С утра солнечный день перешел в хмурый и дождливый, и я уже под мелким дождем дошел до Казакова; он сказал мне, что в среду, приехавши из Пскова, даст мне окончательный ответ о деньгах. Из окон видна частица Невы, церкви и деревья на Охте и далекий горизонт, именно то, чего недоставало мне на Острове — сознанья, что дальше идет дорога и связь с другими городами и людьми. Но всякий горизонт и дали наводят какую-то мечтательную, хотя не без приятности, печаль. И Охта с заведомо там находящейся поморской моленной, и даль к Ладожскому озеру будят во мне мысли и воспоминания, живучести которых, не знаю, радоваться мне или страшиться. Ресурс или опасность, что я могу однажды опять стать на прежнюю точку зрения, но неискоренимы во мне и потребность в легкой земной жизни, всемирности, культуре и солнце. О, блаженное, святое легкомыслие: едва выскребши гроши из того, что обойщик меньше взял за работу, без калош, с протаптывающимися ботинками, с несделанными пломбами, я, узнавши вечером с Сережей репертуар, хочу идти на «Лоэнгрина»{17}! На конке, на Невском, в Пассаже мне было весело, как иногда по ночам в незнакомых городах с товарищами, хотелось шалить, бегать, кричать. Сережа может понимать настроение дикой резвости и истерической шаловливости, но он скоро устает и раскисает, и надоедает ему одно и то же, и часто хочет спать. А то бы он был прелестным товарищем. Я сам себя поймал на мысли, что я думаю о Грише, об его лице, глазах, голосе, теле. Это для меня несколько неожиданно. Теперь, сквозь тюль окна, все освещено луной, будто спальня Дездемоны или комната XVIII века.

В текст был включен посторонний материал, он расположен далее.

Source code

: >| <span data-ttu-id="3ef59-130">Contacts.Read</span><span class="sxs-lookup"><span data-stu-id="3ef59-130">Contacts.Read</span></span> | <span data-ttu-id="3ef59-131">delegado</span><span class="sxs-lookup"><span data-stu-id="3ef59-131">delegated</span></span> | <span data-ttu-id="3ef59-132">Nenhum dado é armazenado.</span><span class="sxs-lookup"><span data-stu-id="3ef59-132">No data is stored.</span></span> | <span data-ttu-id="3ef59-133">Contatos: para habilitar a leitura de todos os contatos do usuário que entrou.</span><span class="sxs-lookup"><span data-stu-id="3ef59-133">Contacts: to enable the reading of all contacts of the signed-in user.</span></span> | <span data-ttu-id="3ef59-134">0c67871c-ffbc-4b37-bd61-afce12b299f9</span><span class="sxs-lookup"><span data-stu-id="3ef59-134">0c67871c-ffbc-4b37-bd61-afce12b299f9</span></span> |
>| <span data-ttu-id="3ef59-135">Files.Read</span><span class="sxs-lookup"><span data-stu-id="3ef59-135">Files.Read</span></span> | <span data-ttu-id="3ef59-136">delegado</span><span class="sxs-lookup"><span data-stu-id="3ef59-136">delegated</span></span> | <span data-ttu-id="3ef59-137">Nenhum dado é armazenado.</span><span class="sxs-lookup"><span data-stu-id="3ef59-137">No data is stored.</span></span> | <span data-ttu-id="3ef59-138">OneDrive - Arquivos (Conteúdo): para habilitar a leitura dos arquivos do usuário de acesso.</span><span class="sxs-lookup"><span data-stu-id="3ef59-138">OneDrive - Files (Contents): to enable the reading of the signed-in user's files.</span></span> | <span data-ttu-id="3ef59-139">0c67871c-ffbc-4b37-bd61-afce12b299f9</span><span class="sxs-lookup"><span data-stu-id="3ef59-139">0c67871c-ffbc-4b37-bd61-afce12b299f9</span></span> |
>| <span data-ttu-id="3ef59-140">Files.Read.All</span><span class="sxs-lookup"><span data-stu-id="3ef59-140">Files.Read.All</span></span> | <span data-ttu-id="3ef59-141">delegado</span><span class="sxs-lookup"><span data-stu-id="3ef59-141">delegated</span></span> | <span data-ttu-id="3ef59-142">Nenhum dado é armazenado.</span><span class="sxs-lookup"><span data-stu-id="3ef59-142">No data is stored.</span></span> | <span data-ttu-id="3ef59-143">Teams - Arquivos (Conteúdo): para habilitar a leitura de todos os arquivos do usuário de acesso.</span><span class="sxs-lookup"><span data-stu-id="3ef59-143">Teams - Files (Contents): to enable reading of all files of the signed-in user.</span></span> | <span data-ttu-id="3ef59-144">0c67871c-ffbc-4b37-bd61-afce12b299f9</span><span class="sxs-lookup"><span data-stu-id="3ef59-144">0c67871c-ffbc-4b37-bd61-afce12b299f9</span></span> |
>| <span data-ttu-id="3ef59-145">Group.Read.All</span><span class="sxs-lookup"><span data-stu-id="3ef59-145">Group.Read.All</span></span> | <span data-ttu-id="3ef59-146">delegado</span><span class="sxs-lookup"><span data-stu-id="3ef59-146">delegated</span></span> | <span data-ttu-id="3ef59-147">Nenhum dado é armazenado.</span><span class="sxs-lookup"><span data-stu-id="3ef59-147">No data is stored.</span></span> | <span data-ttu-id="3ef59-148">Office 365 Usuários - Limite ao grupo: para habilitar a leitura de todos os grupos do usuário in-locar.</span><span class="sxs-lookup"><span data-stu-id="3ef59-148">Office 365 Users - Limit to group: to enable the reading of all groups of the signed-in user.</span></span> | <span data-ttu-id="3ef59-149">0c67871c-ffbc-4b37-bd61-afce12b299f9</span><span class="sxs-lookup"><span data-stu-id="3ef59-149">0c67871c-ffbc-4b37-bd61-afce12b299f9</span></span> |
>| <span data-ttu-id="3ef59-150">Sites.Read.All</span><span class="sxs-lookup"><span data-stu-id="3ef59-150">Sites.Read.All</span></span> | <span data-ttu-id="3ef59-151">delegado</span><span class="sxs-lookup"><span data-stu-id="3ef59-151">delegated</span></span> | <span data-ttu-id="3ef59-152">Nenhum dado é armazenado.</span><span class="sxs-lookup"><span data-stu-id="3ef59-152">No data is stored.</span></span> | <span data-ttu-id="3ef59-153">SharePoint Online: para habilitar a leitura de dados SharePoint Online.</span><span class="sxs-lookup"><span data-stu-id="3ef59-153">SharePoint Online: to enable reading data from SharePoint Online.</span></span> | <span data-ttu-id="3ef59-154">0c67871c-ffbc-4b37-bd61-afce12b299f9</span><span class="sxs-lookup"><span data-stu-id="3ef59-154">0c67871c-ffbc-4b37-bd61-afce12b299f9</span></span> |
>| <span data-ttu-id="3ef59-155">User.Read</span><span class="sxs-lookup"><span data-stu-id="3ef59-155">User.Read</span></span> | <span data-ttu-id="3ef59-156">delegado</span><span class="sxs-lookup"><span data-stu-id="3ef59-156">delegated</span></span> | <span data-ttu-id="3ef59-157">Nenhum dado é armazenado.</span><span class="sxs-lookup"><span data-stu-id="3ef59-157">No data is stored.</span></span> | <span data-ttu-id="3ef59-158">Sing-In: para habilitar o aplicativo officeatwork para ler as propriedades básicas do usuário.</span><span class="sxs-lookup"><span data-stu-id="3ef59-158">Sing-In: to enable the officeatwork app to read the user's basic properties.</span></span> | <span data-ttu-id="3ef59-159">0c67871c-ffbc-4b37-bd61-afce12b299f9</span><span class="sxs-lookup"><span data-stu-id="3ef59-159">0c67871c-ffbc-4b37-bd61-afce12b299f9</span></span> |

Сегодня мои стремления менялись с каждым поворотом солнца. Заказав книги по Египту в библиотеке, я взял Жюссеран<а> об Англии{18}, и вот Возрождение меня снова охватило своими родными руками. Мы поехали к Анджиковичу; открытая конка медленно тащила нас по незнакомым темным улицам с освещенными трактирчиками, где через открытые окна были видны простые посетители, светила луна, и все почему-то напоминало мне Италию, Шекспира и Мюссе. О, города летом, в ясную ночь, с открытыми окнами, какое поле, какой лес сравнится с вами! Сережа остался дома, проводив нас до Литейного; компания Романовых, не напоминает ли она комп<ании> Гинце, Сенявиных и пр., и не казались ли они мне тогда повесами Ромео и Мюссе? О, юность! У Анджиковича книги итальянские, английские, немецкие, польские, франц<узские> и латинские; будто свой человек. Взял у него редкого Aretino. Я целый день мучусь за свое отношение к Григорию; я позабыл дать свой адрес, — он хотел прийти в воскресенье, и я от трусости, не знаю отчего, побаивался этого. Нужно бы послать адрес и сговориться, а я этого не сделал. А я его хочу и думаю о нем весь день; не идеализируя, а так, как он есть, он и милее, и жалче, и дороже: стесняющийся, некрасивый с первого взгляда на улице, бедный, бедный. Как теперь с Египтом и с Италией; что захватывает само, то всегда действительнее. «Ах, покидаю я тебя, Александрия»{19}.
Ничего особенного: днем несколько хандрил и мог заниматься только библиографией. Ходил в библиотеку, где достал только «Livre des morts»{20}, заказал итальянцев. От Юши ничего нет известий, скорей бы за работу. Уехал Прок<опий> Степ<анович>. Отличные ночи, лунные, ясные, ходить бы веселой гурьбой в такие ночи по узким улицам или вдвоем, втроем по незнакомым трущобам, смеясь и смотря друг на друга. Нева, видная из окна, оказалась в бинокль серой железной крышей, что, конечно, лишило вид части поэзии, но леса и песчаный берег несомненны. Скорей бы работать, но что? столько планов, но все еще неясно. [Ave Italia bella!]